Thursday, January 20, 2022

Caminar con zapatillas sin cordones, símbolo del sufrimiento del migrante

El guatemalteco Celso López, quien pidió que no fuese divulgado su rostro, muestra sus zapatillas sin cordones, el domingo 22 de diciembre de 2019, durante una conversación con Efe en Tucson, Arizona (EE.UU.). EFE/María León

Tucson (EE.UU.), 24 dic (EFE).- Los cordones de las zapatillas deportivas se han convertido en un símbolo del sufrimiento de los inmigrantes indocumentados y su falta en una señal para todos aquellos que quieren aprovecharse de su desesperación.

Además del “sueño americano”, cuando son detenidos en la frontera, los indocumentados pierden los cordones o “agujetas”, pues los agentes migratorios de EE.UU. se los quitan para evitar que se autolesionen y cuando son devueltos a México llevan por ese motivo los zapatos sin amarrar, lo que los hace fácilmente reconocibles.
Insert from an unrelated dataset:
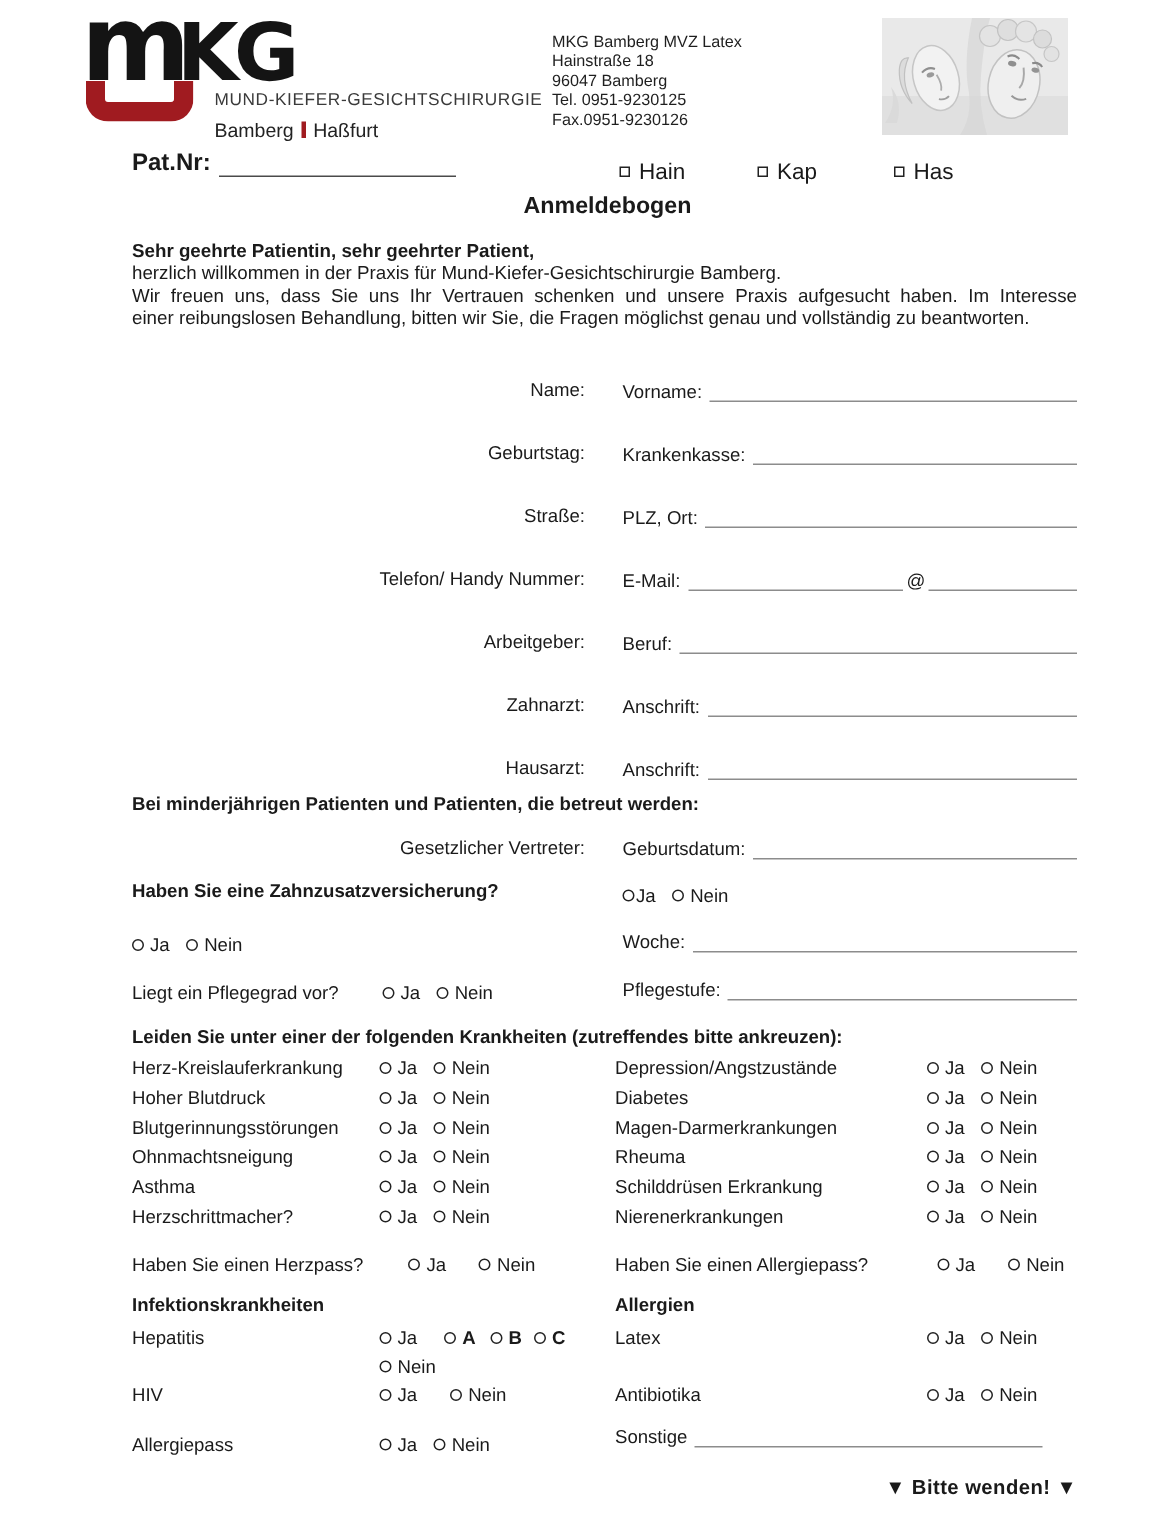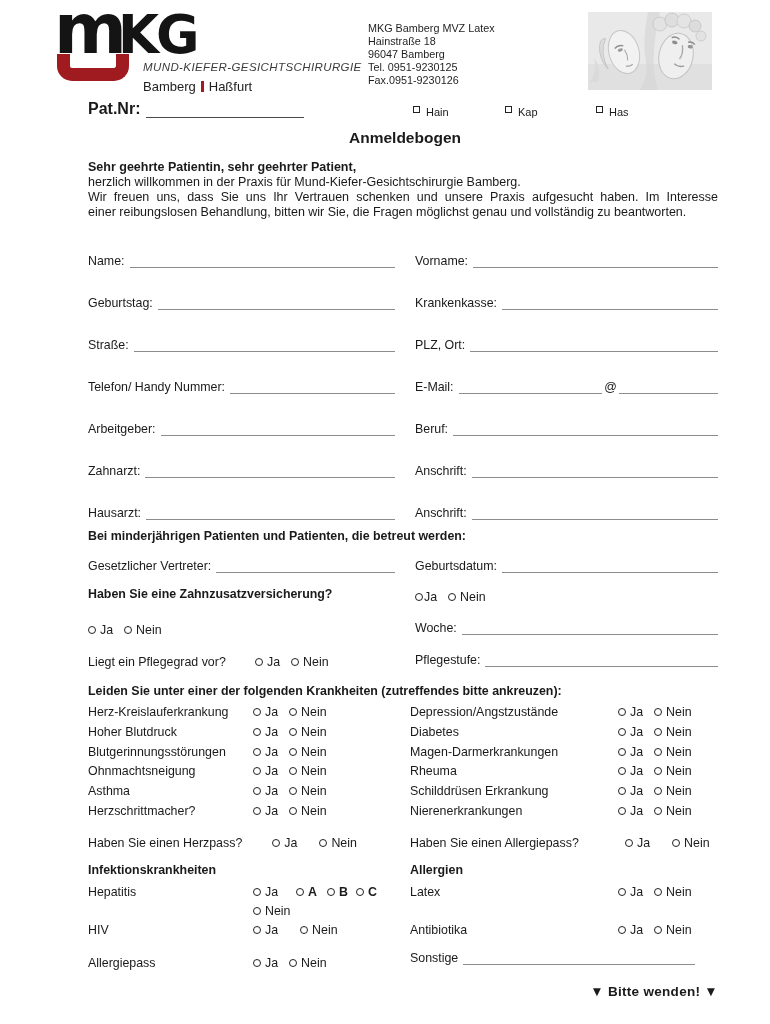"MUND-KIEFER-GESICHTSCHIRURGIE" .logo-sub { font-style: italic -> none }
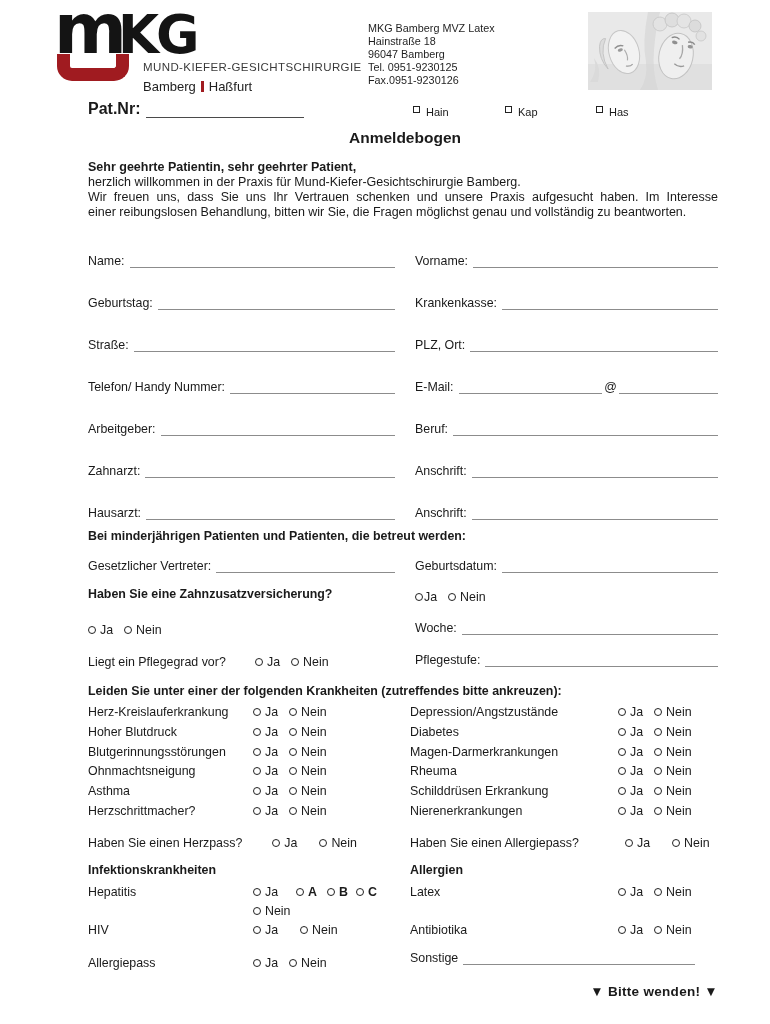"Hain" .cbx-row { align-items: flex-start -> center; font-size: 11px -> 15px }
“Además de que es difícil caminar sin las agujetas, te hace sentir mal, es como si quisieran avergonzarte”, dice a Efe el guatemalteco Celso López.

Las zapatillas de color azul de López muestran lo duro que ha sido su recorrido, lo mucho que ha tenido que recorrer en estos últimos tres meses.

Están gastadas, sucias de tierra y tienen unos cuantos agujeros, pero además no tienen cordones. El “migra”, dice López, refiriéndose al agente fronterizo que lo detuvo, le pidió que se los quitara.

Quienes caminan sin agujetas son un blanco fácil para los traficantes de humanos y los cárteles del narcotráfico, porque equivale a no tener contactos ni soporte en las a menudo peligrosas ciudades fronterizas de México y los Estados Unidos.

La esposa y los dos hijos de López lo esperan en Las Vegas (Nevada), según cuenta este inmigrante, quien fue testigo en México de cómo un grupo de jóvenes golpeaban a un migrante solo para arrebatarle una bolsa con naranjas que alguien le había regalado.

El guatemalteco Celso López, quien pidió que no fuese divulgado su rostro, muestra sus zapatillas sin cordones, el domingo 22 de diciembre de 2019, durante una conversación con Efe en Tucson, Arizona (EE.UU.). EFE/María León

“Hay muchos riesgos, te asaltan, inclusive corres el riesgo de que te secuestren, creen que porque tienes un familiar en los Estados Unidos, ellos van a pagar mucho dinero por ti”, subrayó.

López ansía poder reemplazar cuanto antes su calzado, pero entre tanto la imagen de un par de “agujetas” se ha convertido en el símbolo de la campaña “Lazos involuntarios” emprendida por una treintena de albergues que en conjunto brindaron ayuda a más de 320.000 migrantes en 2019 en ambos lados de la frontera.

El objetivo de está campaña es denunciar el peligro que corren a diario los inmigrantes a los que se les aplica el Protocolo de Protección Migrante (MPP), más conocido como “Quédate en México”.

En virtud de ese programa, que se inició a comienzos de año, se envía a los indocumentados a México para que esperen allí mientras avanza su caso de petición de asilo. Ya son cerca de 50.000 los que aguardan en el país vecino, cada uno con una historia diferente, pero la gran mayoría con algo en común.

“(El crimen organizado) Sabe muy bien que si ven a una persona caminando sin agujetas es porque la acaban de deportar de los EE.UU.”, dice a Efe Katie Sharar, vocera de la Iniciativa Kino Para la Frontera, organización que asiste a migrantes en la Nogales estadounidense y la mexicana.

Estos miedos no son infundados, de acuerdo a un reporte dado a conocer a principios de este mes por Human Rights First.

La organización de derechos humanos ha documentado 636 casos de secuestro, tortura, violación, asalto y otros ataques violentos en contra de migrantes que solicitaron asilo político en los EE.UU. y fueron llevados a México siguiendo el protocolo.